A Long March-2D carrier rocket carrying the "Jilin-1" satellites blasts off from the launch pad at the Jiuquan Satellite Launch Center in northwest China's Gansu province, Oct 7, 2015. (Photo/Xinhua)

When Jilin-1 satellites, China's first home-grown remote-sensing group of satellites for commercial services, were launched along with a Long March-2D rocket on Oct 7 last year, what Wang Jiaqi felt was more than just excitement and self-satisfaction.

"It was a big step in developing remote-sensing space technology in China, and I felt very proud and exhilarated because the whole country would start looking at Jilin with new eyes," he said during the ongoing two sessions.[Special Coverage]

"More importantly, it could jumpstart a high-tech industry that will serve as a new engine of Jilin province's growth amid industrial upgrading and economic restructuring," he added.

Wang, a 76-year-old academician and a deputy to the National People's Congress, is also the director of the Academic Council of the Changchun Institute of Optics, Fine Mechanics and Physics, Chinese Academy of Sciences — the parent organization of the Chang Guang Satellite Technology Co Ltd that developed the satellites.

Jilin-1, launched from the Jiuquan Satellite Launch Center in Northwest China's Gansu province, includes four satellites, one for testing new space technology, one for high-definition images, and another two for video.

The satellites will focus on providing photographs to commercial clients, while helping with harvest assessment, geological disaster prevention and resource surveys, according to Wang.

He told China Daily that the satellites have been functioning well, sending data stream back to the ground. "Further upgrade will be made accordingly," he said.

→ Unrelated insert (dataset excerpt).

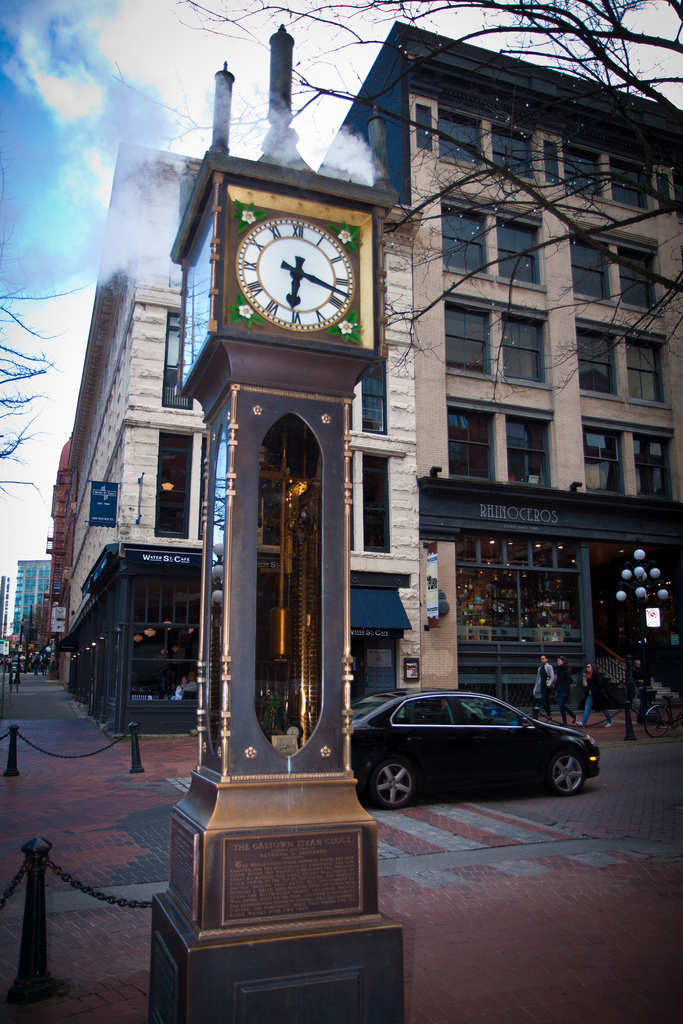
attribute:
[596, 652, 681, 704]
stairs — case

"Satellites are no longer far removed from people's lives. In the near future, more information provided by the satellites will be shared, and more satellite functions will be explored," Xuan Ming, board chairman of the company, was quoted as saying in an earlier report by Xinhua News Agency.

Meanwhile, the company has been developing satellites that can test the level of global carbon dioxide in the atmosphere, which are expected to launch in August this year.

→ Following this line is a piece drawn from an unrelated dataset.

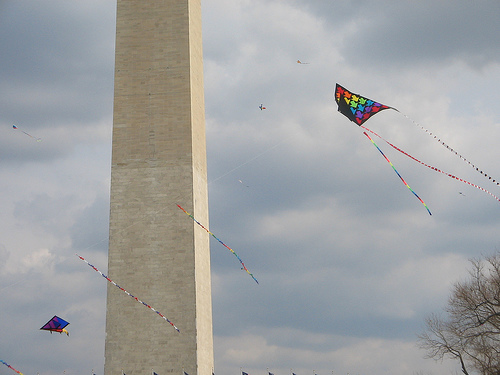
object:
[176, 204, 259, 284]
kite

It will also be the first self-developed satellites of such kind in the country, said Wang. "If they succeed, it will be a great help for China to monitor the CO2 distribution around the globe, and to make decisions to combat the global warming and climate changes (together with world communities)."

Jilin province, which used to be the country's industrial powerhouse, together with Liaoning and Heilongjiang provinces, is aiming high by developing its satellite industry as a new engine to drive its slowing economy.

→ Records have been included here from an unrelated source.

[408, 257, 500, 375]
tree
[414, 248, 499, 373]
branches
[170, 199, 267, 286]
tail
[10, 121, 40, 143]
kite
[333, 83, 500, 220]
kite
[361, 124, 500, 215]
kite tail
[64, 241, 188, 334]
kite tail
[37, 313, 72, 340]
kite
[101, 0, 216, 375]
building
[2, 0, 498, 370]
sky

It plans to launch 60 satellites by 2020 and 137 by 2030.

The province has been mulling to build an aerospace industrial zone, featuring aerospace culture and tourism, science education, pilot training, airplane maintenance and commercial utilization of satellites, etc., said An Guiwu, director of Jilin's development and reform commission.

The industrial zone, once put into use, could bring in about 10 billion yuan ($1.54 billion) by 2020.

"We will continue to encourage high-tech innovation and turn the outcomes into productivity in Jilin, and to build these emerging industries into new driving forces to upgrade Jilin's economy," said Bayinchaolu, Party chief of Jilin and also an NPC deputy.